Cologno Monzese (MI)

Fondazione Telethon e Asst Nord Milano in campo per i bimbi con malattie rare e le loro famiglie

Il progetto di collaborazione ha al centro la Cdc di Cologno Monzese

Fondazione Telethon e Asst Nord Milano in campo per i bimbi con malattie rare e le loro famiglie

Un percorso di cura non è fatto soltanto di terapie, ma anche di accoglienza, orientamento, vicinanza e supporto ai pazienti e alle loro famiglie o principali caregiver.

Alleanza tra Telethon e Asst Nord Milano

Con questo obiettivo nasce la collaborazione tra Fondazione Telethon e Asst Nord Milano, dedicata alle famiglie dei bambini affetti da malattie genetiche rare che arrivano in Italia da tutto il mondo per sottoporsi alle terapie geniche presso l’ospedale San Raffaele.

L’accordo si inserisce all’interno del progetto “Come a casa” di Fondazione Telethon, nato nel 2016 per accompagnare bambini e famiglie durante tutto il percorso di cura lontano dal proprio Paese, offrendo un sostegno concreto, non solo sul piano sanitario ma anche nella gestione della vita quotidiana.

Il progetto “Come a casa”

A oggi il progetto ha accolto più di 200 pazienti da più di 50 paesi in tutto il mondo.
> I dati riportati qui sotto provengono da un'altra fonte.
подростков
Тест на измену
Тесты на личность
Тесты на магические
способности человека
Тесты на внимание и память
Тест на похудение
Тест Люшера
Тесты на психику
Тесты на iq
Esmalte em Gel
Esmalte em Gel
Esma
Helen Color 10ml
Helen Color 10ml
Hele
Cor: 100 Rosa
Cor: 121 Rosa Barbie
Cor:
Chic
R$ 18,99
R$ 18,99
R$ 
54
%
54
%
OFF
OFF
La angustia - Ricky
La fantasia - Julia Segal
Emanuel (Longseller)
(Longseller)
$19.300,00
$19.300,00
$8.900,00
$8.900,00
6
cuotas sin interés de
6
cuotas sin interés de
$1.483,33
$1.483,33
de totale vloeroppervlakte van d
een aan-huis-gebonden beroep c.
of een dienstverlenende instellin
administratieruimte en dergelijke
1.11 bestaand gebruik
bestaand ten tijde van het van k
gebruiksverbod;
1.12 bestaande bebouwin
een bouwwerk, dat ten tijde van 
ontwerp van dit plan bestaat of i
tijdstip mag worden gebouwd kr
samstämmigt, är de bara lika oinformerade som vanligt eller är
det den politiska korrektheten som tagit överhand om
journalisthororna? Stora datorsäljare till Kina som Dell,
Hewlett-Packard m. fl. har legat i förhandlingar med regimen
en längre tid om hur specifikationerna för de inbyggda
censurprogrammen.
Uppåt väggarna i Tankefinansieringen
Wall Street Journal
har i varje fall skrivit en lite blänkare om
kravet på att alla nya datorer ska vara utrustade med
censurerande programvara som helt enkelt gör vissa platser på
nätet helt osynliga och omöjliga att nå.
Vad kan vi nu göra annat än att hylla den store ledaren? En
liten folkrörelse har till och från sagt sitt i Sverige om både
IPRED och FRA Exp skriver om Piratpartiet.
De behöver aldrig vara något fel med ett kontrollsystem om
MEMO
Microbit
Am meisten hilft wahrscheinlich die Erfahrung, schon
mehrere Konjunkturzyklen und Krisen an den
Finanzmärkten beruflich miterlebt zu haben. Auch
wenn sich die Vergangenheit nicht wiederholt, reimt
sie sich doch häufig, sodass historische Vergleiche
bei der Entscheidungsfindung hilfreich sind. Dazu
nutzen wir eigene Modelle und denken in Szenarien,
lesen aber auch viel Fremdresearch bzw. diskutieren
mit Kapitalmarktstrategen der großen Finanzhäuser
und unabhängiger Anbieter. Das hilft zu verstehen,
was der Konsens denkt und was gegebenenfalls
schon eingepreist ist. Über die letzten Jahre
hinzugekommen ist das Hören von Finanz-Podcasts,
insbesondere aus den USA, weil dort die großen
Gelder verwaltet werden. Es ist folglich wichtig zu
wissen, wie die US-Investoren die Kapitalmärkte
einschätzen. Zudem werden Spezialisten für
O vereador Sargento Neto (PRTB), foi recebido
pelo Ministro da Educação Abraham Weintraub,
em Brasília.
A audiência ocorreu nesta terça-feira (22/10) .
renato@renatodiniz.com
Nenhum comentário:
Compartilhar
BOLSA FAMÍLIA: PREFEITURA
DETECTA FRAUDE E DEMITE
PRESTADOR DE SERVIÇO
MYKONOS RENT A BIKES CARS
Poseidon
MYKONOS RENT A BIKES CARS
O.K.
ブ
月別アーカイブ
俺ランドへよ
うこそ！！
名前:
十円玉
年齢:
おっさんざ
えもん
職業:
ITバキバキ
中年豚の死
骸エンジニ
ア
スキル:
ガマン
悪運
Punto di forza del Come a Casa è un team multidisciplinare composto da un care coordinator, infermieri di ricerca, èsicologhe, caregiver professionali, mediatori linguistico-culturali, un musicoterapeuta e un somatic coach.

La collaborazione con Asst Nord Milano punta a rafforzare ulteriormente questa rete di supporto durante il periodo di permanenza delle famiglie sul territorio, che dura in media 6 mesi, accompagnandole non solo nel percorso clinico ma anche nei bisogni sociosanitari e assistenziali quotidiani.

Il ruolo della Cdc di Cologno Monzese

Il progetto “Come a casa” mette a disposizione l’organizzazione del viaggio, alloggio, transfer, mediazione linguistico-culturale, supporto pratico, supporto infermieristico e psicologico e, dove realmente necessario, un supporto economico, con l’obiettivo di rendere il più possibile serena e sostenibile la permanenza in Italia.

ASST Nord Milano contribuisce invece con la propria rete territoriale sanitaria e socio-sanitaria, assicurando punti di riferimento, orientamento e presa in carico per i bisogni delle famiglie durante tutto il percorso di cura.

Cuore operativo della collaborazione sarà la Casa di comunità di Cologno Monzese, sede dello Spazio Malattie Rare, che diventerà il riferimento territoriale per coordinare l’accesso ai servizi sanitari, sociosanitari e assistenziali.

Il supporto integrato alle famiglie

Le famiglie potranno così contare su un supporto integrato che comprende, in base alle necessità, l’accesso al medico di medicina generale, al pediatra di libera scelta, ai servizi sociali e agli altri servizi territoriali utili durante la permanenza in Italia e in Lombardia.

“Con questa collaborazione la Casa di comunità di Cologno Monzese diventa un ponte tra la ricerca scientifica e la vita quotidiana di queste famiglie – ha dichiarato Tommaso Russo, direttore generale di Asst Nord Milano – Mettere la nostra rete sociosanitaria a disposizione di Fondazione Telethon significa dare risposte concrete e immediate a chi affronta un percorso complesso lontano da casa, confermando il ruolo chiave della sanità territoriale nell’accoglienza e nella presa in carico integrata”.

“Ringraziamo Asst Nord Milano per questa collaborazione, espressione di una visione secondo la quale l’impatto del lavoro di Fondazione Telethon sulle persone parte dalla ricerca in laboratorio, arriva fino alla disponibilità delle terapie e include l’attenzione concreta ai bisogni quotidiani dei pazienti e delle loro famiglie, nel rispetto dei principi di ascolto e vicinanza che dal 2016 sono alla base del progetto ‘Come a casa’ e di un rapporto costante con le associazioni dei pazienti”, ha aggiunto Ilaria Villa, direttrice generale di Fondazione Telethon.

La collaborazione rafforza, inoltre, il ruolo della Casa di comunità come nodo strategico della sanità territoriale e conferma l’impegno di Asst Nord Milano nello sviluppo di modelli innovativi di presa in carico, capaci di rispondere anche a bisogni complessi in un contesto internazionale.